On March 11, 2013, in Tyler v. Michaels Stores Inc., No. SJC-11145, (Mass. Mar. 11, 2013), Massachusetts' highest court held that a retailer can violate credit card data and consumer protection statutes if:
• a consumer pays in-store with a credit card; and
• that consumer's zip code is recorded at the point of sale.
Crucially, the violation can be triggered:
• even if no actual fraud was perpetrated; and
• even if no subsequent data theft occurs.
When courts in California reached a similar conclusion in the now infamous Pineda case (Pineda v. Williams-Sonoma Stores, Inc. (2011) 120 Cal.Rptr.3d 531, 246 P.3d 612), more than 150 class action lawsuits ensued.

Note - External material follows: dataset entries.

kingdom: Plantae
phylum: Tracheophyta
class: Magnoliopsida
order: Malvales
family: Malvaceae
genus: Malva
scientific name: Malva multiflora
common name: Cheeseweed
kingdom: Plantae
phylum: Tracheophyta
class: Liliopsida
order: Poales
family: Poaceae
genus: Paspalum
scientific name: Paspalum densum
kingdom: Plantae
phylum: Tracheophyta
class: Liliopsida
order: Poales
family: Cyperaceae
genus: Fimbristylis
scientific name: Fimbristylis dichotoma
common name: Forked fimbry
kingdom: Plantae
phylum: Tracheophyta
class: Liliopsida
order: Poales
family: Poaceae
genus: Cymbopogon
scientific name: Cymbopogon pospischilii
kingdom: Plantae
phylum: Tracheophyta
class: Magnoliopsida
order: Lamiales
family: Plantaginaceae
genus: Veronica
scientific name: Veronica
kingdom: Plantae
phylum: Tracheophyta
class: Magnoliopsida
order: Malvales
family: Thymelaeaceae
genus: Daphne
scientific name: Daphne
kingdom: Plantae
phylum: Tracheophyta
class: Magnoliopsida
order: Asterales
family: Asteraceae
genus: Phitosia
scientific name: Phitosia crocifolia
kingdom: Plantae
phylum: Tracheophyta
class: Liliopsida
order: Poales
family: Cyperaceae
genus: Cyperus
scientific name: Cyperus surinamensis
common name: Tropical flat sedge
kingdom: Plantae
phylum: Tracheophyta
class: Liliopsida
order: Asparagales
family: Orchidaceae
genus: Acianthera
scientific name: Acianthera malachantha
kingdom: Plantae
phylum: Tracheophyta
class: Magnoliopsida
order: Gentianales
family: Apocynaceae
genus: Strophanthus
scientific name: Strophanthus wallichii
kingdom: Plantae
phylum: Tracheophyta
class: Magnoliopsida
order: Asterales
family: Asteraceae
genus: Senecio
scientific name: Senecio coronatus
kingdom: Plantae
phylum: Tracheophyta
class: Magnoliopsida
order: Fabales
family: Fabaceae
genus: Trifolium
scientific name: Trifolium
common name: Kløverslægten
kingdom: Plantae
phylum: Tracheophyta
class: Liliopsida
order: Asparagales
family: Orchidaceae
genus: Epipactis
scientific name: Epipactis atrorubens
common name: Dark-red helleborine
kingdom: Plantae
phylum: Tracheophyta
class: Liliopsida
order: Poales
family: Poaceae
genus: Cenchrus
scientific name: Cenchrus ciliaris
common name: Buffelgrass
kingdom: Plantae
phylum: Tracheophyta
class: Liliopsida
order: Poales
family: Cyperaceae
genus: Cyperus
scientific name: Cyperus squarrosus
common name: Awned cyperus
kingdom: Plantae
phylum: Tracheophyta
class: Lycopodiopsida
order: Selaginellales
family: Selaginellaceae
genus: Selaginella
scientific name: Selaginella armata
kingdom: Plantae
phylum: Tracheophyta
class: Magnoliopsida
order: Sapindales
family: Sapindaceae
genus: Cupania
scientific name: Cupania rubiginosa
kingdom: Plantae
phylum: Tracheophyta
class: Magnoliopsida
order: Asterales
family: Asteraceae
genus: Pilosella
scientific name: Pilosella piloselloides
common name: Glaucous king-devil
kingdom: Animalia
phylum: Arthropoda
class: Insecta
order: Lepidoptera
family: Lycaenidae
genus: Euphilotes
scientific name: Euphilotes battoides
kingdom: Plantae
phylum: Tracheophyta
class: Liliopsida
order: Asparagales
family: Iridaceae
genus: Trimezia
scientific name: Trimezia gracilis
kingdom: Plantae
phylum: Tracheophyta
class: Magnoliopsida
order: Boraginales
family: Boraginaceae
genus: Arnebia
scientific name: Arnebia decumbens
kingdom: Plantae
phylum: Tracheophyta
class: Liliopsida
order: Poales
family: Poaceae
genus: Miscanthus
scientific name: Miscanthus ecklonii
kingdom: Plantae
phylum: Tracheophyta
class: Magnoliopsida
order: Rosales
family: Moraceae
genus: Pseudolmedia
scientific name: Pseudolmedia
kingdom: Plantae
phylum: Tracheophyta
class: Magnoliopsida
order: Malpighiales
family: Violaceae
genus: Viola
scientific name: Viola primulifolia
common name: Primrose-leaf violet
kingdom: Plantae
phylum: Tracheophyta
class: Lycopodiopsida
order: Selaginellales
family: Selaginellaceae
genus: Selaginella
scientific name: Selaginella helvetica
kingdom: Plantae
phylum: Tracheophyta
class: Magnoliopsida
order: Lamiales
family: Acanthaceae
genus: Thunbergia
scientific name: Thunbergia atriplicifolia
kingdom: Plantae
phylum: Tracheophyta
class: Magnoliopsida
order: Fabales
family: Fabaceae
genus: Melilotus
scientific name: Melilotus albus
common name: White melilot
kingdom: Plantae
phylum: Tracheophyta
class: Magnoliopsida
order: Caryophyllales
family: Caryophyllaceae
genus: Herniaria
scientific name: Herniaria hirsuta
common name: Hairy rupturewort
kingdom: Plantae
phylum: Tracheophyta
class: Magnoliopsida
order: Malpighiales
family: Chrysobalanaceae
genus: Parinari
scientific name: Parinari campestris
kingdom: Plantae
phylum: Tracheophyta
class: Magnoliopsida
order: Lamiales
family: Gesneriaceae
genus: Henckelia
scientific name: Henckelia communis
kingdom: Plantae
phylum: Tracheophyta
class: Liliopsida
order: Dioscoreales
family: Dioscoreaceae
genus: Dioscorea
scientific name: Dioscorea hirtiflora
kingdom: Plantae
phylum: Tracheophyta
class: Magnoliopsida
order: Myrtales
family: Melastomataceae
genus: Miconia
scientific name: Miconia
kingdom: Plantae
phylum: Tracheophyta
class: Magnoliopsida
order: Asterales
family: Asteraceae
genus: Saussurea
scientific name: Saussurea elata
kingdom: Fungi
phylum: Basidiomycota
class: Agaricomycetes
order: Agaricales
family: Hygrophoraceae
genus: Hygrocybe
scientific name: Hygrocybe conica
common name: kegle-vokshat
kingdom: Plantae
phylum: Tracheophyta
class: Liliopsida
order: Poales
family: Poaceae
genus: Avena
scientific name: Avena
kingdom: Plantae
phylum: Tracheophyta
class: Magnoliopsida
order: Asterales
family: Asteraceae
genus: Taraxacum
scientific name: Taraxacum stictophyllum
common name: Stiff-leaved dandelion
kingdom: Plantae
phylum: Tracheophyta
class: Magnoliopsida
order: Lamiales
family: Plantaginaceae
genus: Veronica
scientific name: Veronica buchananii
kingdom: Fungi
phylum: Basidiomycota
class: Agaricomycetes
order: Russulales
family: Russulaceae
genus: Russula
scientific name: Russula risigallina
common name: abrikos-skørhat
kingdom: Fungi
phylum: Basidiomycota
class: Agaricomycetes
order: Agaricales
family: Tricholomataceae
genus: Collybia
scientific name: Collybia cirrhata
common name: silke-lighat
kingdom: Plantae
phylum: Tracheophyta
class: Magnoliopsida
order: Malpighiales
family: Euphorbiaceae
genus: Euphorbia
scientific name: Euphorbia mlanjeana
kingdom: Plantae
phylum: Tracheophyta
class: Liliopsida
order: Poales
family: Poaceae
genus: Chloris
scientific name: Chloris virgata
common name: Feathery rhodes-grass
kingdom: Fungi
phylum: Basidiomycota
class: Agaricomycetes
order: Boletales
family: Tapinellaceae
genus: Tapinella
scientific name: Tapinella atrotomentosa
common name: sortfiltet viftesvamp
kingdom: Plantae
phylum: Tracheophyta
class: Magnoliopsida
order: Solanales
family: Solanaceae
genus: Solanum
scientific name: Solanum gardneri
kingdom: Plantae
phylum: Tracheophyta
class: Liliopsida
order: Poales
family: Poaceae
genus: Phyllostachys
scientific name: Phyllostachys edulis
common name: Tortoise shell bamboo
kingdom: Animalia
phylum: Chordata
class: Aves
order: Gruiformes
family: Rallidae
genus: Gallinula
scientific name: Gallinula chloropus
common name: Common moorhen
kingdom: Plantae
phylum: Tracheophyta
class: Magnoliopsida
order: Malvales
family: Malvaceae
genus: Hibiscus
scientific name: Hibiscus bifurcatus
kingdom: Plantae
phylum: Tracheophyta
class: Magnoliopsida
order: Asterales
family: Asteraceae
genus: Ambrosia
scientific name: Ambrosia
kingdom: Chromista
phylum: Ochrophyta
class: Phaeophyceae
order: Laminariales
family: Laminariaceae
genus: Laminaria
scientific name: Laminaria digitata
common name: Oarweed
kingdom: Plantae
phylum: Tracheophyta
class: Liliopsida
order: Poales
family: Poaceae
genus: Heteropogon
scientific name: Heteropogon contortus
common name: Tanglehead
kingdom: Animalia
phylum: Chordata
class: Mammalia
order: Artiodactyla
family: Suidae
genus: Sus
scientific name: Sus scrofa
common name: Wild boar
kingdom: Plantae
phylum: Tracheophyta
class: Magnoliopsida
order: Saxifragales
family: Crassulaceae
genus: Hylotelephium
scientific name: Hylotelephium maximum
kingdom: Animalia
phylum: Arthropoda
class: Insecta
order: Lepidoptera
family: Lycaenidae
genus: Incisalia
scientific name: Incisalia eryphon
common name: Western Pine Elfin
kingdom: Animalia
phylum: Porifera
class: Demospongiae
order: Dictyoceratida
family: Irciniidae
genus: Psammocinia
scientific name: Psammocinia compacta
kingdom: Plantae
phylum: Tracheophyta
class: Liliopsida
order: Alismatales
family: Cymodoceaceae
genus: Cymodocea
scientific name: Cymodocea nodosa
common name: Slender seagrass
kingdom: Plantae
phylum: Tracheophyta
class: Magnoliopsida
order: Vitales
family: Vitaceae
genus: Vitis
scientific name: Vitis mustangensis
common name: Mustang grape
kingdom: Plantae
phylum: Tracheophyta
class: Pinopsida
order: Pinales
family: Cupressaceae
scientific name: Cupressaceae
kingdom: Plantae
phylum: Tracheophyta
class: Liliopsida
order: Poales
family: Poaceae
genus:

Retailers in Massachusetts need to promptly review, therefore, not only their in-store point-of-sale practices but their online sales and marketing activities as well. A critical first step is development of careful, auditable means to distinguish between use of consumer data collected online and data separately collected from the same consumer in-store. Otherwise, a lawful online campaign conducted with full disclosure under a compliant privacy policy may, if point-of-sale data is also collected, be sufficient to sustain a cause of action by an entire class of plaintiffs, at least through the costly summary judgment phase.
Our initial recommendations are that retailers:
• review in-store and online data collection practices and modify as necessary to mitigate the risks raised by Tyler;
• establish a process to track consumer complaints related to marketing campaigns; and
• put a process in place to respond timely to such complaints and thereby leverage the available safe harbors.